* Material for this task
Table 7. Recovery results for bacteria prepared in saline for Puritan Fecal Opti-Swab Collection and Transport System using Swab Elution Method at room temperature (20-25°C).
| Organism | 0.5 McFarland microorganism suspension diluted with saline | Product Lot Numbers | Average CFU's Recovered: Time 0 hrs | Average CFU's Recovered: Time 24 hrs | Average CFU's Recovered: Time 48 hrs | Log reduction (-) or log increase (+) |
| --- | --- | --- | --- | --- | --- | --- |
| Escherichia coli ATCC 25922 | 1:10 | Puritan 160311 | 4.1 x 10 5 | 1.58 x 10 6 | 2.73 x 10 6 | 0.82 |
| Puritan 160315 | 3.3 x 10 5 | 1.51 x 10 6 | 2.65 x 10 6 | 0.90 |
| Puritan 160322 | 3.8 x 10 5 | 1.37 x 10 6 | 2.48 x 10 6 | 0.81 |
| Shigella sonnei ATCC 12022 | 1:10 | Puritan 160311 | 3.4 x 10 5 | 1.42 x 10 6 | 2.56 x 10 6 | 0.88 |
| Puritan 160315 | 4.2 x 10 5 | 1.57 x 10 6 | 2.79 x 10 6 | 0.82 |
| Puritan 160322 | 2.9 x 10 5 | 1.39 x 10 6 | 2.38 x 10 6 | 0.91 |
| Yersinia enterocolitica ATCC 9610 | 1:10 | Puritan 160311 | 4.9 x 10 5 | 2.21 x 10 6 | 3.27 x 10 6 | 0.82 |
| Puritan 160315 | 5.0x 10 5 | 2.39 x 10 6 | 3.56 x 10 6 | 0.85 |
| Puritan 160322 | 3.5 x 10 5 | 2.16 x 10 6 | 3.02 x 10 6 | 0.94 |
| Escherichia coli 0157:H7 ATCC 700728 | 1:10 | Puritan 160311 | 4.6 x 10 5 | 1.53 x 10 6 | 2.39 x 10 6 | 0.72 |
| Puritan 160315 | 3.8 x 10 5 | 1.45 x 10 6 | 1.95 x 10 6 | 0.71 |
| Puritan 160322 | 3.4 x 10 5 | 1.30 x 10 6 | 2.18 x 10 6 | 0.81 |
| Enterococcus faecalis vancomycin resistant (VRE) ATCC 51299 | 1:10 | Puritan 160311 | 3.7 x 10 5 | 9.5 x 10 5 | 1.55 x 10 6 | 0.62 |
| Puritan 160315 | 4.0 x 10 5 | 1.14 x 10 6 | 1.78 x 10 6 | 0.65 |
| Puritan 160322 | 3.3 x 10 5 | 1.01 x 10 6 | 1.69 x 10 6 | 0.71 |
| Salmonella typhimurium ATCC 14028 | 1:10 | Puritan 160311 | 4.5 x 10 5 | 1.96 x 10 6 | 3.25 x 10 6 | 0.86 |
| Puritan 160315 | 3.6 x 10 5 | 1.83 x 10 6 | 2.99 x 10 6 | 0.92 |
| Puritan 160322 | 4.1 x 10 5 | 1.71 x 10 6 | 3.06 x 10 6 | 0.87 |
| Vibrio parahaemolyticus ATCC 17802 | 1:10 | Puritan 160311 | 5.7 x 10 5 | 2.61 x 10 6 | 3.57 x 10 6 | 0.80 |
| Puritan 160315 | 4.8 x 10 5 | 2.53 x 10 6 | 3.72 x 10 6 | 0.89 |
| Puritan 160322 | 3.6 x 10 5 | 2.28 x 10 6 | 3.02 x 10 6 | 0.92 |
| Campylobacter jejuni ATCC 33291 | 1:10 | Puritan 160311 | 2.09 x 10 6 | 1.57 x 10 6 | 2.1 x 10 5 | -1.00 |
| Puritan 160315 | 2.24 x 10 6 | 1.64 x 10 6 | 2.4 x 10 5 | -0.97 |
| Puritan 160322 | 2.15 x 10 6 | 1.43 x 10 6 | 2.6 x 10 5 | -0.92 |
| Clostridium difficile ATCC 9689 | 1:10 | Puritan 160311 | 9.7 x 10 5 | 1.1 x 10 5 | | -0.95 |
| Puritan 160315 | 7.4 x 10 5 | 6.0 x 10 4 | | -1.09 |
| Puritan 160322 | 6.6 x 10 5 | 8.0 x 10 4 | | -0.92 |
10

* Work task
What is needed is a word-for-word copy of the material above.

* Answer space
Table 7. Recovery results for bacteria prepared in saline for Puritan Fecal Opti-Swab Collection and Transport System using Swab Elution Method at room temperature (20-25°C).
| Organism | 0.5 McFarland microorganism suspension diluted with saline | Product Lot Numbers | Average CFU's Recovered: Time 0 hrs | Average CFU's Recovered: Time 24 hrs | Average CFU's Recovered: Time 48 hrs | Log reduction (-) or log increase (+) |
| --- | --- | --- | --- | --- | --- | --- |
| Escherichia coli ATCC 25922 | 1:10 | Puritan 160311 | 4.1 x 10 5 | 1.58 x 10 6 | 2.73 x 10 6 | 0.82 |
| Puritan 160315 | 3.3 x 10 5 | 1.51 x 10 6 | 2.65 x 10 6 | 0.90 |
| Puritan 160322 | 3.8 x 10 5 | 1.37 x 10 6 | 2.48 x 10 6 | 0.81 |
| Shigella sonnei ATCC 12022 | 1:10 | Puritan 160311 | 3.4 x 10 5 | 1.42 x 10 6 | 2.56 x 10 6 | 0.88 |
| Puritan 160315 | 4.2 x 10 5 | 1.57 x 10 6 | 2.79 x 10 6 | 0.82 |
| Puritan 160322 | 2.9 x 10 5 | 1.39 x 10 6 | 2.38 x 10 6 | 0.91 |
| Yersinia enterocolitica ATCC 9610 | 1:10 | Puritan 160311 | 4.9 x 10 5 | 2.21 x 10 6 | 3.27 x 10 6 | 0.82 |
| Puritan 160315 | 5.0x 10 5 | 2.39 x 10 6 | 3.56 x 10 6 | 0.85 |
| Puritan 160322 | 3.5 x 10 5 | 2.16 x 10 6 | 3.02 x 10 6 | 0.94 |
| Escherichia coli 0157:H7 ATCC 700728 | 1:10 | Puritan 160311 | 4.6 x 10 5 | 1.53 x 10 6 | 2.39 x 10 6 | 0.72 |
| Puritan 160315 | 3.8 x 10 5 | 1.45 x 10 6 | 1.95 x 10 6 | 0.71 |
| Puritan 160322 | 3.4 x 10 5 | 1.30 x 10 6 | 2.18 x 10 6 | 0.81 |
| Enterococcus faecalis vancomycin resistant (VRE) ATCC 51299 | 1:10 | Puritan 160311 | 3.7 x 10 5 | 9.5 x 10 5 | 1.55 x 10 6 | 0.62 |
| Puritan 160315 | 4.0 x 10 5 | 1.14 x 10 6 | 1.78 x 10 6 | 0.65 |
| Puritan 160322 | 3.3 x 10 5 | 1.01 x 10 6 | 1.69 x 10 6 | 0.71 |
| Salmonella typhimurium ATCC 14028 | 1:10 | Puritan 160311 | 4.5 x 10 5 | 1.96 x 10 6 | 3.25 x 10 6 | 0.86 |
| Puritan 160315 | 3.6 x 10 5 | 1.83 x 10 6 | 2.99 x 10 6 | 0.92 |
| Puritan 160322 | 4.1 x 10 5 | 1.71 x 10 6 | 3.06 x 10 6 | 0.87 |
| Vibrio parahaemolyticus ATCC 17802 | 1:10 | Puritan 160311 | 5.7 x 10 5 | 2.61 x 10 6 | 3.57 x 10 6 | 0.80 |
| Puritan 160315 | 4.8 x 10 5 | 2.53 x 10 6 | 3.72 x 10 6 | 0.89 |
| Puritan 160322 | 3.6 x 10 5 | 2.28 x 10 6 | 3.02 x 10 6 | 0.92 |
| Campylobacter jejuni ATCC 33291 | 1:10 | Puritan 160311 | 2.09 x 10 6 | 1.57 x 10 6 | 2.1 x 10 5 | -1.00 |
| Puritan 160315 | 2.24 x 10 6 | 1.64 x 10 6 | 2.4 x 10 5 | -0.97 |
| Puritan 160322 | 2.15 x 10 6 | 1.43 x 10 6 | 2.6 x 10 5 | -0.92 |
| Clostridium difficile ATCC 9689 | 1:10 | Puritan 160311 | 9.7 x 10 5 | 1.1 x 10 5 | | -0.95 |
| Puritan 160315 | 7.4 x 10 5 | 6.0 x 10 4 | | -1.09 |
| Puritan 160322 | 6.6 x 10 5 | 8.0 x 10 4 | | -0.92 |
10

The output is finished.